Think about how a library makes its way in to a project. There is a task to solve in the first place, and it is natural to seek for an existing solution first. Assuming a successful search, at the end of the process you find a library that does what you need, or significantly simplifies the task. So the library gives, or provides, something that you can use directly or as a building block. Notice that what you’re searching for is not particular contents; it’s rather a way, a solution, a tool to address a particular need. This illustrates that libraries (and not only in Go) for us, users, are providers, not collections.

That insight suggests what the author of a library should be focusing on. As an author, you design a package to provide the users of the package with ways for accomplishing a particular, well-defined set of tasks.

Yet the vast majority of packages seen in private codebases is still just collections of something. It’s very common and sad to see packages that contain things, either literally, or by design. That’s usually due to lack of understanding of the purpose of a package, combined with lack of design. Refrain from approaching problems in such a way.

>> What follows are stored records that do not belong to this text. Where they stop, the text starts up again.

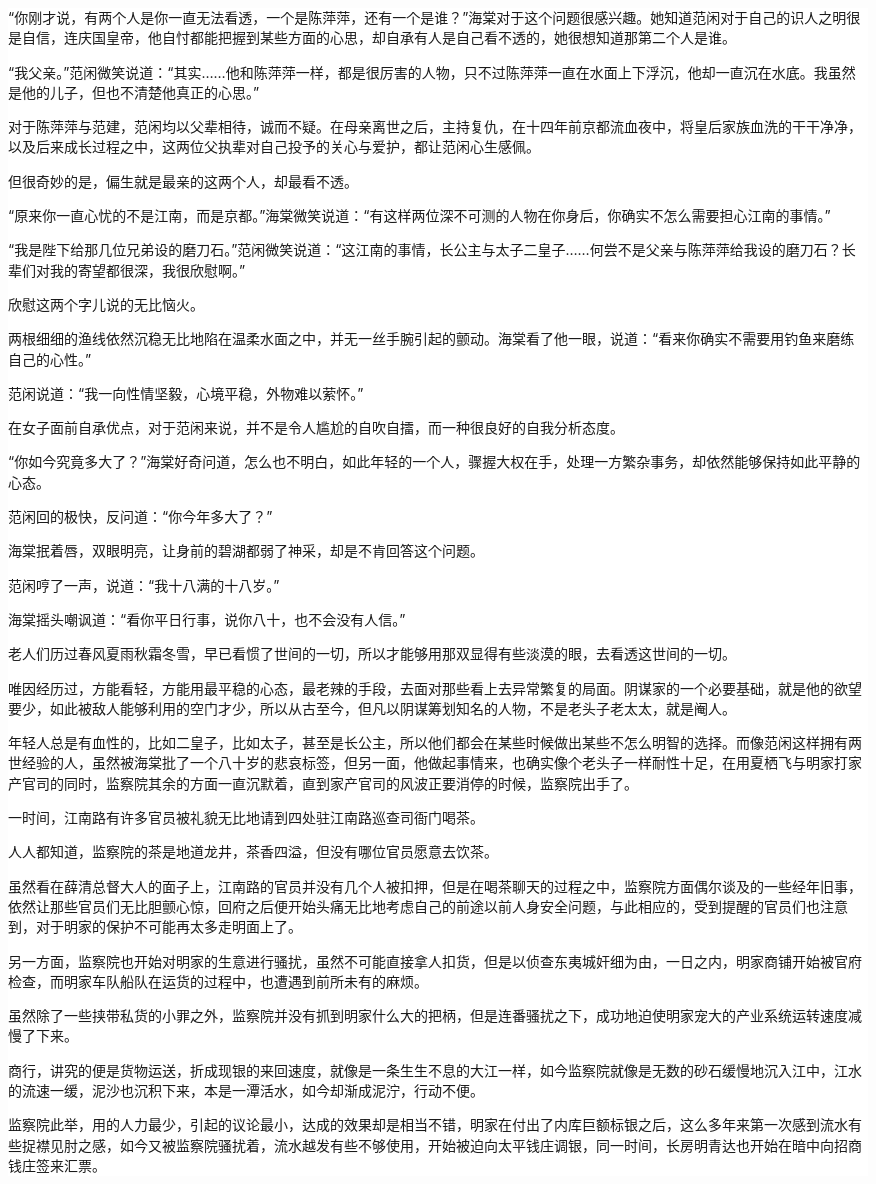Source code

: “你刚才说，有两个人是你一直无法看透，一个是陈萍萍，还有一个是谁？”海棠对于这个问题很感兴趣。她知道范闲对于自己的识人之明很是自信，连庆国皇帝，他自忖都能把握到某些方面的心思，却自承有人是自己看不透的，她很想知道那第二个人是谁。

“我父亲。”范闲微笑说道：“其实……他和陈萍萍一样，都是很厉害的人物，只不过陈萍萍一直在水面上下浮沉，他却一直沉在水底。我虽然是他的儿子，但也不清楚他真正的心思。”

对于陈萍萍与范建，范闲均以父辈相待，诚而不疑。在母亲离世之后，主持复仇，在十四年前京都流血夜中，将皇后家族血洗的干干净净，以及后来成长过程之中，这两位父执辈对自己投予的关心与爱护，都让范闲心生感佩。

但很奇妙的是，偏生就是最亲的这两个人，却最看不透。

“原来你一直心忧的不是江南，而是京都。”海棠微笑说道：“有这样两位深不可测的人物在你身后，你确实不怎么需要担心江南的事情。”

“我是陛下给那几位兄弟设的磨刀石。”范闲微笑说道：“这江南的事情，长公主与太子二皇子……何尝不是父亲与陈萍萍给我设的磨刀石？长辈们对我的寄望都很深，我很欣慰啊。”

欣慰这两个字儿说的无比恼火。

两根细细的渔线依然沉稳无比地陷在温柔水面之中，并无一丝手腕引起的颤动。海棠看了他一眼，说道：“看来你确实不需要用钓鱼来磨练自己的心性。”

范闲说道：“我一向性情坚毅，心境平稳，外物难以萦怀。”

在女子面前自承优点，对于范闲来说，并不是令人尴尬的自吹自擂，而一种很良好的自我分析态度。

“你如今究竟多大了？”海棠好奇问道，怎么也不明白，如此年轻的一个人，骤握大权在手，处理一方繁杂事务，却依然能够保持如此平静的心态。

范闲回的极快，反问道：“你今年多大了？”

海棠抿着唇，双眼明亮，让身前的碧湖都弱了神采，却是不肯回答这个问题。

范闲哼了一声，说道：“我十八满的十八岁。”

海棠摇头嘲讽道：“看你平日行事，说你八十，也不会没有人信。”

老人们历过春风夏雨秋霜冬雪，早已看惯了世间的一切，所以才能够用那双显得有些淡漠的眼，去看透这世间的一切。

唯因经历过，方能看轻，方能用最平稳的心态，最老辣的手段，去面对那些看上去异常繁复的局面。阴谋家的一个必要基础，就是他的欲望要少，如此被敌人能够利用的空门才少，所以从古至今，但凡以阴谋筹划知名的人物，不是老头子老太太，就是阉人。

年轻人总是有血性的，比如二皇子，比如太子，甚至是长公主，所以他们都会在某些时候做出某些不怎么明智的选择。而像范闲这样拥有两世经验的人，虽然被海棠批了一个八十岁的悲哀标签，但另一面，他做起事情来，也确实像个老头子一样耐性十足，在用夏栖飞与明家打家产官司的同时，监察院其余的方面一直沉默着，直到家产官司的风波正要消停的时候，监察院出手了。

一时间，江南路有许多官员被礼貌无比地请到四处驻江南路巡查司衙门喝茶。

人人都知道，监察院的茶是地道龙井，茶香四溢，但没有哪位官员愿意去饮茶。

虽然看在薛清总督大人的面子上，江南路的官员并没有几个人被扣押，但是在喝茶聊天的过程之中，监察院方面偶尔谈及的一些经年旧事，依然让那些官员们无比胆颤心惊，回府之后便开始头痛无比地考虑自己的前途以前人身安全问题，与此相应的，受到提醒的官员们也注意到，对于明家的保护不可能再太多走明面上了。

另一方面，监察院也开始对明家的生意进行骚扰，虽然不可能直接拿人扣货，但是以侦查东夷城奸细为由，一日之内，明家商铺开始被官府检查，而明家车队船队在运货的过程中，也遭遇到前所未有的麻烦。

虽然除了一些挟带私货的小罪之外，监察院并没有抓到明家什么大的把柄，但是连番骚扰之下，成功地迫使明家宠大的产业系统运转速度减慢了下来。

商行，讲究的便是货物运送，折成现银的来回速度，就像是一条生生不息的大江一样，如今监察院就像是无数的砂石缓慢地沉入江中，江水的流速一缓，泥沙也沉积下来，本是一潭活水，如今却渐成泥泞，行动不便。

监察院此举，用的人力最少，引起的议论最小，达成的效果却是相当不错，明家在付出了内库巨额标银之后，这么多年来第一次感到流水有些捉襟见肘之感，如今又被监察院骚扰着，流水越发有些不够使用，开始被迫向太平钱庄调银，同一时间，长房明青达也开始在暗中向招商钱庄签来汇票。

The following example may sound corny, however it’s worth repeating. A package named tools is a bad idea, the reasons given above tell us why. Such a package is a collection of usually arbitrary utility code that is either hard to decouple from its dependencies, or it has too wide, or sometimes too narrow, use case, so that it can’t be put into a more specific and focused package. Thus, reject the idea of having a package like this. Instead, think about the following:

  • how to make code less dependent on details so it can be moved into a focused package that provides something
  • or, keep the code where it’s used

If the reason for creating the tools package is to share code between other packages, ask the following questions:

  • why can’t I import the package that contains code that I want to use? The answer may suggest that there’s a bigger and deeper problem with the design that prevents you from using it, thus it should be solved first. For example, dependencies pointing into a wrong direction might signal violation of The Dependency Inversion Principle (DIP).
  • shouldn’t the code, that is going to be shared, belong in the type it operates on, as a method? Then both places, the method, and the caller, would use code naturally, without a separate package.
  • is there another way to address the issue?

On the other side, the model package makes a lot of sense, as long as it provides the models that represent the data structures and components of a business process. Each model encapsulates its behaviour, and the consuming packages (those that operate on models) can describe a business process using the behaviour of a model.

Be sure the package you’re about to create will provide something. That something comes in handy for the next step in planning a package.